As i write this i'm not far off from my first job interview, which because i don't want to jinx it, will not yet be spoken of.

...
I arrived safe and sound, with even time for a stopover in Olde London Towne. Time enough for some afternoon pints on the Thames with everyones favorite, David Frederick Symonds. My flight had certainly left me parched, so i was happy for the company and whistlewetters.
Speaking of whistle-wetting, I watched Sideways on the flight over. This is a movie i was hellbent on seeing, so i was thinking i had good fortune. The problem was that all the swearwords had been overdubbed. The overdubbing job was decent, however, just noticeable enough to draw me right out of the film. And the content created a whole other layer of pathos than that on display in the movie.

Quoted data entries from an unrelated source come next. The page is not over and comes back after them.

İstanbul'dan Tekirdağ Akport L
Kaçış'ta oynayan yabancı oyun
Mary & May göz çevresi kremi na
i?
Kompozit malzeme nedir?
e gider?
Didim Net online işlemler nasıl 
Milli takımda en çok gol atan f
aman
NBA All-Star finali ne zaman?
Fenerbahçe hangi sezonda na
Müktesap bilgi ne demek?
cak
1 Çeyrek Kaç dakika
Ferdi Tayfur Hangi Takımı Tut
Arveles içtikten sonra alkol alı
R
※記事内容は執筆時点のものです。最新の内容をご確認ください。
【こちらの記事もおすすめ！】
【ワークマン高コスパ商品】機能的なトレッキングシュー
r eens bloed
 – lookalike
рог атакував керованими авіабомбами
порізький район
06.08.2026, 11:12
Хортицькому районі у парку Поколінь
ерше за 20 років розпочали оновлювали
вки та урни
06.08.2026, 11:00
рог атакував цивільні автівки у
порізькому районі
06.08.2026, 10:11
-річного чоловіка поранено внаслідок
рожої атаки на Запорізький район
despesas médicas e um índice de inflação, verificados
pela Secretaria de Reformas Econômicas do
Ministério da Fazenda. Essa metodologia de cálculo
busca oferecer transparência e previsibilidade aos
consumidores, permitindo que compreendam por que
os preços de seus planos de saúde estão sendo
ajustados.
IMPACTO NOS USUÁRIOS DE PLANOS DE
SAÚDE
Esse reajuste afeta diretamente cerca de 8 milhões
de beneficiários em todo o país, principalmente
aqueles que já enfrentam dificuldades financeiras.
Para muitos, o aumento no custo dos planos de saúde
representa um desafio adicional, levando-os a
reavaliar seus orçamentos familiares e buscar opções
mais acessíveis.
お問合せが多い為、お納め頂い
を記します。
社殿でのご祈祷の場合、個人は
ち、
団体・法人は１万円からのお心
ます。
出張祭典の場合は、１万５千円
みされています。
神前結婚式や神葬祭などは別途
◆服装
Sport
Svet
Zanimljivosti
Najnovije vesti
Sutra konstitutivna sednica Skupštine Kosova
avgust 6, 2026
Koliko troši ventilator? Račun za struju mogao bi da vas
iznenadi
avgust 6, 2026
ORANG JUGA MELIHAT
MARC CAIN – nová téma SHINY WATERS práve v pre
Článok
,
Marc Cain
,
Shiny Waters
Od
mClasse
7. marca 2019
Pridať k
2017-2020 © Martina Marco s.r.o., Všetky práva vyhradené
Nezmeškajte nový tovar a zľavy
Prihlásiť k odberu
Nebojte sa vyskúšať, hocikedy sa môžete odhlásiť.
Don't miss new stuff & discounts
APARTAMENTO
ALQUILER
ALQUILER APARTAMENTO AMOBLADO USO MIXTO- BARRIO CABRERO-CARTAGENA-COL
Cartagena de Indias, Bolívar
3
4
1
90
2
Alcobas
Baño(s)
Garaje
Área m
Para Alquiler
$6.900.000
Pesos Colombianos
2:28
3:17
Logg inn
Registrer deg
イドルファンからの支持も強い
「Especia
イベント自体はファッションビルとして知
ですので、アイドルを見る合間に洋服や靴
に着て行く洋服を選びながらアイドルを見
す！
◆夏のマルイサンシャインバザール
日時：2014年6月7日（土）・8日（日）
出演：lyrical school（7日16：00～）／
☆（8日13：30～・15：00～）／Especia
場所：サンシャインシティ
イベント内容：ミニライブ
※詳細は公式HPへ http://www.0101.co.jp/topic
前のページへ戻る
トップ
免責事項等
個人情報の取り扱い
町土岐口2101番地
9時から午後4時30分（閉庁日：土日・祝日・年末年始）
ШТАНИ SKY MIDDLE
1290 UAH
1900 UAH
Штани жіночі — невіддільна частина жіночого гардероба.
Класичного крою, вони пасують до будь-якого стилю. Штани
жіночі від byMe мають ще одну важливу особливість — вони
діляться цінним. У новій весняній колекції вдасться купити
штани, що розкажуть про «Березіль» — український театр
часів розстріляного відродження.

Eg. I'm gonna get you loved. Instead of i'm gonna get you laid. Enough said (or unsaid).

You don't know squid. C'mon, please.

and of course: You just wanted to fool me first! Instead of fuck me first. Obviously.

I guess they did this so kids wouldn't be exposed to the filthy language in the unexpurgated version of the movie, but why kids would watch a movie about two sad middle-aged men in the throes of mid life crises over cartoons, i'll never know.
Here's why i'll never know: they never would. cartoons win, every time. And if its not cartoons well then a rerun of The Fresh Prince also trumps 2 old guys sniffing wine.

I however would've really enjoyed the movie, if it hadn't been all chopped up.

This rant probably also has to do with the fact that i didn't sleep a wink on that flight.

I did however, get knocked the fuck out on my flight from London to Rome, because daytime pints after a sleepless transcontinental flight put me in the mood for zees.